AUGUSTA, Ga. - There were 61 of golf's best players at Augusta National on Saturday. They played a total of 1,098 holes that covered 453,535 official yards on the greatest course in the game.
They took 4,504 official shots and decidedly more practice swings and putting moves.
Yet all anyone could talk about during and around the third round of this Masters was two penalty strokes that didn't happen added to one scorecard.
Unless you live under Rock City and are a social-media shut-in, you know full well that Tiger Woods, the golf's No. 1-ranked player and arguably the most recognized athlete on the planet, was assessed a two-shot penalty Saturday morning for an improper drop on No. 15 Friday afternoon. He'll start today four shots off the lead, 3 under par for the tournament.
Oh, if it were only that simple and direct. The layers and depths of this were confounding, at times limitless and in some ways answerless.
"There's not a day that goes by that there are not some things I wish I would have done differently," said Fred Ridley, the chairman of the Masters competition committee.
The examination of Woods' drop was brought on by a call from a fan watching on TV. Ridley and the Augusta rules big shots originally deemed Woods' drop OK while he finished his second round.
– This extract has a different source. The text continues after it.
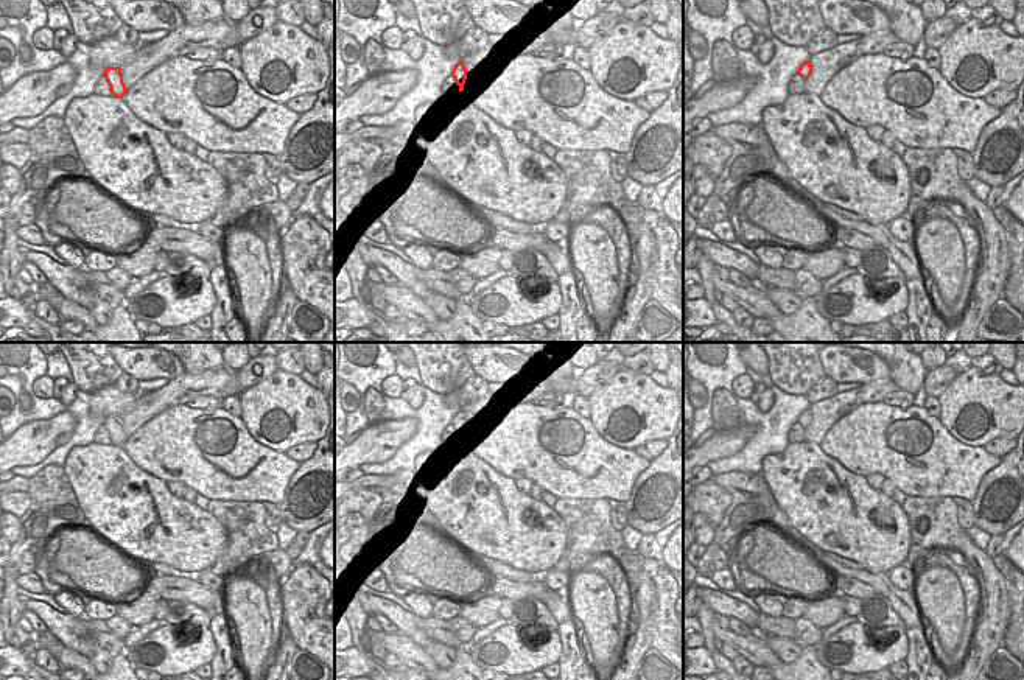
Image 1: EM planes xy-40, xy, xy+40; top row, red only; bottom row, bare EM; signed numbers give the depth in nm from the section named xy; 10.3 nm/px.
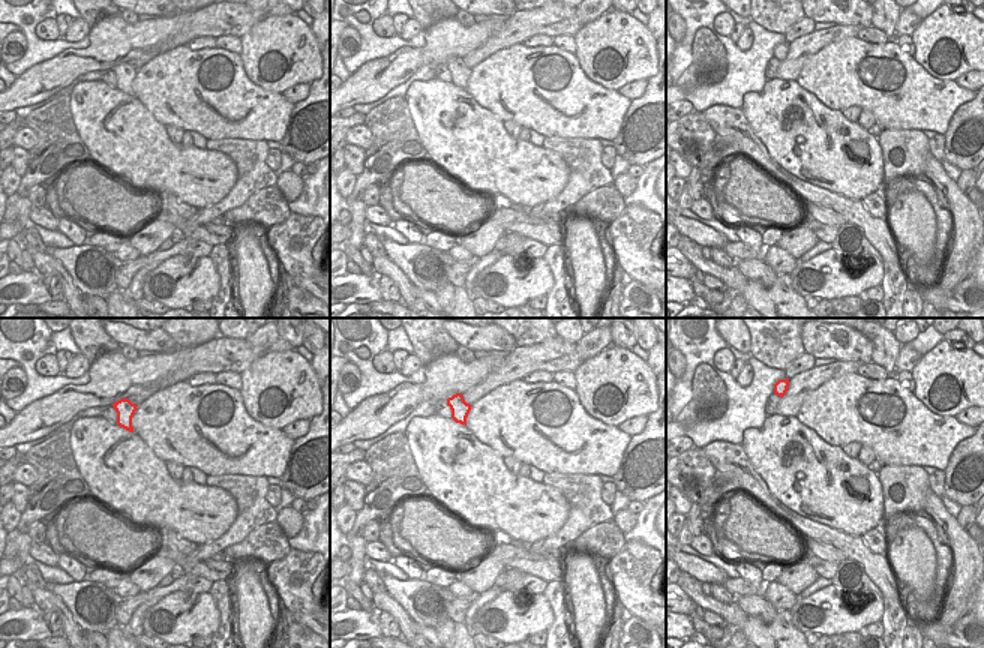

Another viewer's call to Augusta National noted that Woods said during an interview on ESPN that he meant to drop his ball a couple of yards behind his original spot.
"It shouldn't protect him from not knowing the rules, but it should protect them," Ridley said of Rule 33-7, a recent addition that is designed to protect players from decisions and infractions, mainly those learned from TV coverage, that could lead to penalties. It can allow tournaments to penalize players rather than disqualify them.
After reviewing their decision and changing their mind, the Green Jackets called Tiger to the club early Saturday morning to discuss the situation, and the two-shot penalty was assessed. Some outrage ensued that Tiger should have been DQ-ed because he signed the wrong card -- a card that was right at the time he signed it. And then the dark choppers started swirling, Deep Throat called again and the Zapruder Film was used to assess the hidden 18 minutes of audio tape and determine that Tiger actually was born in Area 51. Whisper it with me, all you fans of the famous 16th hole here, "Rosebud."
There were debates about protecting the integrity of the game and the reputation of the club that presents the finest tournament in the world. There were rumblings about preferential treatment for the game's biggest star and the obvious benefits to CBS of having the game's brightest star on golf's grandest stage. There was outrage about it being a gift for Tiger Woods because he's Tiger Woods, while at the same time there was discussion that being Tiger Woods brings problems of being Tiger Woods, such as everyone watching every shot he takes.
Again, any questions?
The answers, like the rules of the game -- Tiger's violation was not dropping "as close as possible," so there is always room for interpretation -- are dependent on your view.
Here's saying Augusta National got it right in the end. There was a rules violation and there was a penalty levied. The fact the club ruled Woods was in the clear before he signed his card only to change its mind after he signed it makes it impossible to DQ him. Plus, the phone calls and the at-home TV tattletales are at the core of the Rule 33-7.
"It was either no penalty or a two-shot penalty," Ridley said when the committee reconvened this morning with Woods, "but disqualification this morning was not on the table."
Here's saying that if you think Tiger intentionally broke the rule, get a grip. Dude may be a lot of things -- and we know almost all of them and a lot of them are less than admirable -- but do you really believe he would knowingly break the rules with tens of millions of eyeballs on him?
Here's saying the concept of TV viewers calling in for rules violations needs to go the way of balata balls and persimmon woods. It's one thing to have Big Brother always there on the course -- and maybe there should be rules officials with every group, especially here -- but do we really need Cousin Eddie calling penalties and interpreting loose impediments?
Here's saying that the thought of Woods disqualifying himself was never realistic.
"Under the Rules of Golf, I'm abiding by the rules," Woods said after his 2-under 70 Saturday. "They made the determination that nothing had happened, and after what I said things changed. ... I accept their decision."
Woods made a mistake. He paid for it with a two-shot penalty that likely will severely hamper any chances he has at winning the 2013 Masters. Augusta National likely made the bigger mistake by not asking Woods about the drop before he signed the card Friday. In retrospect, the club made the decision to penalize rather than dismiss -- a decision with which Ridley said all the other governing bodies of the game agreed.
It was a ton of wasted energy and angst. Unlike the debate unleashed Friday about the rule of slow play, this was wasted energy, a confounding look at the intricate and confusing crossthreads of new rules and the new world of the grand old game.